◆ CHECK YOUR UNDERSTANDING:
1: Answer these about the excerpt on the Emporia Campus:
(a) What degree does the excerpt name?
(b) Where were dozens in the 7th corps sent?
(c) What two things does the excerpt say there were none of?
2: Change "carpentry" to "masonry" in the excerpt on the Emporia Campus, and write out the passage between "And, so were" and "Trustees' requests mattered.", inclusive.

◆ EXCERPT:
Oh, well, yes, but we are talking of different things. 

.......

And, so were they...........on every level imaginable.

  • Was the Emporia Campus a place of higher learning.......or just an indoctrination camp?
  • Why dangle an Associates of Theology Degree......when it was a worthless piece of paper in academic circles?
  • Dozens in the 7th corps (my elder corps) were sent to Gunnison and/or Tinnie, NM for plumbing, carpentry, etc.
  • And, when they missed whole blocks of classes.......it didn't matter.  Only their loyalty to Trustees' requests mattered.
  • No grades, no tests......why take notes?  Maybe just feign attention to keep up with appearances for future assignments.
  • Why did wierwille think that Emporia Campus needed a Dean?.......   Maybe that's why Dean Don felt betrayed?

◆ EXERCISE DATA:
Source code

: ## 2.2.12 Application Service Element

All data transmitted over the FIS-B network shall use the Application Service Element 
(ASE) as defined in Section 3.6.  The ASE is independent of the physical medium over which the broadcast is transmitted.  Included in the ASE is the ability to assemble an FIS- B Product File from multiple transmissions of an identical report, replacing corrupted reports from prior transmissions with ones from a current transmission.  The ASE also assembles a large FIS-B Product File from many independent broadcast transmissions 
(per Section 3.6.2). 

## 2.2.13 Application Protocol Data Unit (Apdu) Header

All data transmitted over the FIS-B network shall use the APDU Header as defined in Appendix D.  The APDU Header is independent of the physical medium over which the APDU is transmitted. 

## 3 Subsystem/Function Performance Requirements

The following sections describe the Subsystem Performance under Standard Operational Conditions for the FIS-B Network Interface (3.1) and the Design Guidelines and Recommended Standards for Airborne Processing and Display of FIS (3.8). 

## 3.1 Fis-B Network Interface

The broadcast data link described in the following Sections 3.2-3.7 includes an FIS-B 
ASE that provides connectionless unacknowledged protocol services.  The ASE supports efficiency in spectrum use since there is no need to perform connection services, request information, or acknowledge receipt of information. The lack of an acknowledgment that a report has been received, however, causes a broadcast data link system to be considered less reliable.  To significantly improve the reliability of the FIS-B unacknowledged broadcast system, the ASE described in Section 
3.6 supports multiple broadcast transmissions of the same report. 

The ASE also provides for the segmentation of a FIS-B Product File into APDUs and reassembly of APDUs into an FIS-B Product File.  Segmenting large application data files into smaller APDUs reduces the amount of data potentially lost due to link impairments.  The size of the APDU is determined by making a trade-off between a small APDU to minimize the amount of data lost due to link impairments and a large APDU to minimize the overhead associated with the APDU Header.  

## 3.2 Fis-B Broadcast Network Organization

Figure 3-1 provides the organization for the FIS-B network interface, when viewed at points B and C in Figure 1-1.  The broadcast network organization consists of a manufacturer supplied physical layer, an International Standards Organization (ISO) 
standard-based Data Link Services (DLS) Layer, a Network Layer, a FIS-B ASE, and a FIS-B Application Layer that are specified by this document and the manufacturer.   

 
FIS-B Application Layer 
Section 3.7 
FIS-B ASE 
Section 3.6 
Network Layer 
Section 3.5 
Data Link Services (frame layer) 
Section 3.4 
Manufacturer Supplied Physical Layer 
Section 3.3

◆ LIST OF ANSWERS:
1:
(a) An Associates of Theology Degree.
(b) Gunnison and/or Tinnie, NM.
(c) Grades and tests.

2:
And, so were they...........on every level imaginable.

  • Was the Emporia Campus a place of higher learning.......or just an indoctrination camp?
  • Why dangle an Associates of Theology Degree......when it was a worthless piece of paper in academic circles?
  • Dozens in the 7th corps (my elder corps) were sent to Gunnison and/or Tinnie, NM for plumbing, masonry, etc.
  • And, when they missed whole blocks of classes.......it didn't matter.  Only their loyalty to Trustees' requests mattered.